Sostener que todas las movilizaciones fueron pacíficas, que todos los involucrados se expresaron de forma legítima y no usaron violencia o métodos abiertamente ilegales es una mentira igual de odiosa que sostener que en todas las actuaciones policiales y militares fueron respetuosas de los derechos. Lo sucedido nos recuerda que la violencia, una vez que se desata puede hacerse incontrolable y nunca podremos prever sus consecuencias; por eso preocupa la negación de actos inauditos y evidentes de violencia cuando no cuadran con el relato de quien reduce todo a días de “luminosa lucha social” o a quien sostiene que todo vale en defensa de la institucionalidad.
Las omisiones de quienes no quieren enfrentarse a los hechos, aceptando como legítima la violencia desmedida e inaudita, nos puede pasar una gran factura; por eso debemos señalar a quienes actúan con condescendencia frente a hechos incomprensibles y claramente injustificables como lanzar bombas lacrimógenas a lugares cerrados donde están personas heridas, niños, mujeres, ancianos, recibiendo atención médica; o los golpes a quienes ya están detenidos o quienes aceptan -como normal- que se dirijan balas de goma o bombas lacrimógenas a zonas sensibles del cuerpo, o detenciones ilegales.

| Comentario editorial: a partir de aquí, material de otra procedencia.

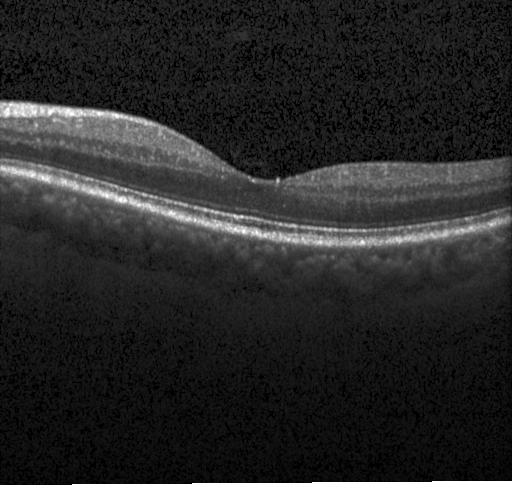
Macular OCT: no choroidal neovascularization, no diabetic macular edema, and no drusen.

Pero también debemos señalar a quienes legítimamente se indignan por los abusos estatales y reclamen justicia por ellos, pero miren a otro lado y no se indignan con quienes llevaron las manifestaciones a las puertas de los refugios, a los que parece no importarles el ataque físico a personas -y bienes- de quienes no participaban o simpatizaban con la causa; no señalen los riesgos del uso de instrumentos con un potencial de causar daños graves o muertes como pirotecnia o bombas molotov; no cuestionen la destrucción de fuentes de agua, de bienes públicos, el impedir que llegue alimentos, los ataques a ambulancias o los incendios provocados.
No buscar la verdad, impedir que se identifique a los que cometieron abusos y excesos, sin importar el lado de estos, dejará abierta una sensación de injusticia y nadie ganará. La impunidad es una victoria pírrica, no castigar a quienes usan medios inaceptables, sin importar que los fines los consideremos legítimos, pone en riesgo el proyecto de sociedad intercultural y plurinacional basada en los derechos. La relatividad en estas materias es una amenaza para todos.